- _Written request_: Update the lines below, swapping every "layout element" for "page element" and keeping everything else the same.

- _Data_:
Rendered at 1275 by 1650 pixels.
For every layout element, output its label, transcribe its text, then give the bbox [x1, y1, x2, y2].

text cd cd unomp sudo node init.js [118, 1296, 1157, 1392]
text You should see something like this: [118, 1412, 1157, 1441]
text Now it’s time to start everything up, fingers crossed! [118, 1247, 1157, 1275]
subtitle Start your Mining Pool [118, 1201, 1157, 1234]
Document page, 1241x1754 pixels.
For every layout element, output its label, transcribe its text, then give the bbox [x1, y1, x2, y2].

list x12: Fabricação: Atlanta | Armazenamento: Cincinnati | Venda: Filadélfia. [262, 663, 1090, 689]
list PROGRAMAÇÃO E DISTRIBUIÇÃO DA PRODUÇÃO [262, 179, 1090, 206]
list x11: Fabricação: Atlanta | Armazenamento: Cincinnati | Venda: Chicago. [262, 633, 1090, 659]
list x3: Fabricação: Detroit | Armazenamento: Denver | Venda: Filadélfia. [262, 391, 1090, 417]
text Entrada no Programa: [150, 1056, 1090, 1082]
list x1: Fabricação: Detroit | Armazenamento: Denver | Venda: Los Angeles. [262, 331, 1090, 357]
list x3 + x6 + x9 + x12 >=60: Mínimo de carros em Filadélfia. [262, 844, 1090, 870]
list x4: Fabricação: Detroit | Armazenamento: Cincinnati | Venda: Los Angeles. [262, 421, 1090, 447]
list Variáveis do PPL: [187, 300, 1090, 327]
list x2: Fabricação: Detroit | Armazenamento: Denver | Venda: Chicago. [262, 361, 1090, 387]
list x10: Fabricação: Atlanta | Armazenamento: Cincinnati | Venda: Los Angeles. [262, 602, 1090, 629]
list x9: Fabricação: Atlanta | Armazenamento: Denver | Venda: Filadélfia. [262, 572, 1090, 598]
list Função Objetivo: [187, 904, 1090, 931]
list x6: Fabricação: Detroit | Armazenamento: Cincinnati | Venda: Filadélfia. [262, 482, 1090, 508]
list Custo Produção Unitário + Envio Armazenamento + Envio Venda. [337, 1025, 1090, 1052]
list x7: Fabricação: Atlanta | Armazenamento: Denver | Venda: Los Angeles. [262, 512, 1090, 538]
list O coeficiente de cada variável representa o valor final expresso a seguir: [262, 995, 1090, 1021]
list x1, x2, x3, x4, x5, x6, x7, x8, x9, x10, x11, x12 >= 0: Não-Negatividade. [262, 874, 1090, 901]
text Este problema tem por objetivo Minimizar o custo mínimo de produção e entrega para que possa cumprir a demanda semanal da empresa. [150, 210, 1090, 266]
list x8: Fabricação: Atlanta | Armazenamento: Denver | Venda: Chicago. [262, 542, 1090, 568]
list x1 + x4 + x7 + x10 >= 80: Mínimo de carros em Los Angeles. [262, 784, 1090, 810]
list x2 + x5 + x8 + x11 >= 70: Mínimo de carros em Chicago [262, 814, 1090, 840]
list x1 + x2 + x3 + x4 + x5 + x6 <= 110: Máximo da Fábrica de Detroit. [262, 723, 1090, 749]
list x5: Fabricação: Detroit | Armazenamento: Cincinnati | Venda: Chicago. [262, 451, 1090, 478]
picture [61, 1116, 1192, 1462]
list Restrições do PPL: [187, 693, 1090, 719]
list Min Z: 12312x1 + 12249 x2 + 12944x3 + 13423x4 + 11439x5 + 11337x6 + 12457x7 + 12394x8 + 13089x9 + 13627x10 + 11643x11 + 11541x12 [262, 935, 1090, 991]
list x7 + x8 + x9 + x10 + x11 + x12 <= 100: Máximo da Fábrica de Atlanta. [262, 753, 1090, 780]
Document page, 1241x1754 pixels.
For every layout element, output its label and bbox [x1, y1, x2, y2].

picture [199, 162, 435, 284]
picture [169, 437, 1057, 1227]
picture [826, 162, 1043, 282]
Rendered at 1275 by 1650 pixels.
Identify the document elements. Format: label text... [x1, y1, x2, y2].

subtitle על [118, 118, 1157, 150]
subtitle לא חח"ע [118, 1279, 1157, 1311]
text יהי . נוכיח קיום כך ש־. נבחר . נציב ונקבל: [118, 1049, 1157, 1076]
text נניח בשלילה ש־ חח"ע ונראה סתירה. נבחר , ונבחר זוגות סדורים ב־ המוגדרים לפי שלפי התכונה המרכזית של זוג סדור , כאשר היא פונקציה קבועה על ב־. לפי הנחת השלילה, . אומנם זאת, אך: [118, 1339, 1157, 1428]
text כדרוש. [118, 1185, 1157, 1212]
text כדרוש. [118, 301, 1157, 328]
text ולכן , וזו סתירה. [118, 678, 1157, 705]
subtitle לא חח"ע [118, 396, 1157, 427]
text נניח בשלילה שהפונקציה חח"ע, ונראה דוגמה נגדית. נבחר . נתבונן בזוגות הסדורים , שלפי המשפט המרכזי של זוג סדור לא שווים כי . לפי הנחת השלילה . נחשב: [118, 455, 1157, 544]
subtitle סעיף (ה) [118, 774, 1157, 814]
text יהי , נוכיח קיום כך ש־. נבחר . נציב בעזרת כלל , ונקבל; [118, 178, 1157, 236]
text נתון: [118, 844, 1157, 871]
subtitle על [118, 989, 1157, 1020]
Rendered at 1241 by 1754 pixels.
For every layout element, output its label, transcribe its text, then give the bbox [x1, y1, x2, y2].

- _Worked answer_:
Rendered at 1275 by 1650 pixels.
For every page element, output its label, transcribe its text, then give the bbox [x1, y1, x2, y2].

text cd cd unomp sudo node init.js [118, 1296, 1157, 1392]
text You should see something like this: [118, 1412, 1157, 1441]
text Now it’s time to start everything up, fingers crossed! [118, 1247, 1157, 1275]
subtitle Start your Mining Pool [118, 1201, 1157, 1234]
Document page, 1241x1754 pixels.
For every page element, output its label, transcribe its text, then give the bbox [x1, y1, x2, y2].

list x12: Fabricação: Atlanta | Armazenamento: Cincinnati | Venda: Filadélfia. [262, 663, 1090, 689]
list PROGRAMAÇÃO E DISTRIBUIÇÃO DA PRODUÇÃO [262, 179, 1090, 206]
list x11: Fabricação: Atlanta | Armazenamento: Cincinnati | Venda: Chicago. [262, 633, 1090, 659]
list x3: Fabricação: Detroit | Armazenamento: Denver | Venda: Filadélfia. [262, 391, 1090, 417]
text Entrada no Programa: [150, 1056, 1090, 1082]
list x1: Fabricação: Detroit | Armazenamento: Denver | Venda: Los Angeles. [262, 331, 1090, 357]
list x3 + x6 + x9 + x12 >=60: Mínimo de carros em Filadélfia. [262, 844, 1090, 870]
list x4: Fabricação: Detroit | Armazenamento: Cincinnati | Venda: Los Angeles. [262, 421, 1090, 447]
list Variáveis do PPL: [187, 300, 1090, 327]
list x2: Fabricação: Detroit | Armazenamento: Denver | Venda: Chicago. [262, 361, 1090, 387]
list x10: Fabricação: Atlanta | Armazenamento: Cincinnati | Venda: Los Angeles. [262, 602, 1090, 629]
list x9: Fabricação: Atlanta | Armazenamento: Denver | Venda: Filadélfia. [262, 572, 1090, 598]
list Função Objetivo: [187, 904, 1090, 931]
list x6: Fabricação: Detroit | Armazenamento: Cincinnati | Venda: Filadélfia. [262, 482, 1090, 508]
list Custo Produção Unitário + Envio Armazenamento + Envio Venda. [337, 1025, 1090, 1052]
list x7: Fabricação: Atlanta | Armazenamento: Denver | Venda: Los Angeles. [262, 512, 1090, 538]
list O coeficiente de cada variável representa o valor final expresso a seguir: [262, 995, 1090, 1021]
list x1, x2, x3, x4, x5, x6, x7, x8, x9, x10, x11, x12 >= 0: Não-Negatividade. [262, 874, 1090, 901]
text Este problema tem por objetivo Minimizar o custo mínimo de produção e entrega para que possa cumprir a demanda semanal da empresa. [150, 210, 1090, 266]
list x8: Fabricação: Atlanta | Armazenamento: Denver | Venda: Chicago. [262, 542, 1090, 568]
list x1 + x4 + x7 + x10 >= 80: Mínimo de carros em Los Angeles. [262, 784, 1090, 810]
list x2 + x5 + x8 + x11 >= 70: Mínimo de carros em Chicago [262, 814, 1090, 840]
list x1 + x2 + x3 + x4 + x5 + x6 <= 110: Máximo da Fábrica de Detroit. [262, 723, 1090, 749]
list x5: Fabricação: Detroit | Armazenamento: Cincinnati | Venda: Chicago. [262, 451, 1090, 478]
picture [61, 1116, 1192, 1462]
list Restrições do PPL: [187, 693, 1090, 719]
list Min Z: 12312x1 + 12249 x2 + 12944x3 + 13423x4 + 11439x5 + 11337x6 + 12457x7 + 12394x8 + 13089x9 + 13627x10 + 11643x11 + 11541x12 [262, 935, 1090, 991]
list x7 + x8 + x9 + x10 + x11 + x12 <= 100: Máximo da Fábrica de Atlanta. [262, 753, 1090, 780]
Document page, 1241x1754 pixels.
For every page element, output its label and bbox [x1, y1, x2, y2].

picture [199, 162, 435, 284]
picture [169, 437, 1057, 1227]
picture [826, 162, 1043, 282]
Rendered at 1275 by 1650 pixels.
Identify the document elements. Format: label text... [x1, y1, x2, y2].

subtitle על [118, 118, 1157, 150]
subtitle לא חח"ע [118, 1279, 1157, 1311]
text יהי . נוכיח קיום כך ש־. נבחר . נציב ונקבל: [118, 1049, 1157, 1076]
text נניח בשלילה ש־ חח"ע ונראה סתירה. נבחר , ונבחר זוגות סדורים ב־ המוגדרים לפי שלפי התכונה המרכזית של זוג סדור , כאשר היא פונקציה קבועה על ב־. לפי הנחת השלילה, . אומנם זאת, אך: [118, 1339, 1157, 1428]
text כדרוש. [118, 1185, 1157, 1212]
text כדרוש. [118, 301, 1157, 328]
text ולכן , וזו סתירה. [118, 678, 1157, 705]
subtitle לא חח"ע [118, 396, 1157, 427]
text נניח בשלילה שהפונקציה חח"ע, ונראה דוגמה נגדית. נבחר . נתבונן בזוגות הסדורים , שלפי המשפט המרכזי של זוג סדור לא שווים כי . לפי הנחת השלילה . נחשב: [118, 455, 1157, 544]
subtitle סעיף (ה) [118, 774, 1157, 814]
text יהי , נוכיח קיום כך ש־. נבחר . נציב בעזרת כלל , ונקבל; [118, 178, 1157, 236]
text נתון: [118, 844, 1157, 871]
subtitle על [118, 989, 1157, 1020]
Rendered at 1241 by 1754 pixels.
For every page element, output its label, transcribe its text, then give the bbox [x1, y1, x2, y2].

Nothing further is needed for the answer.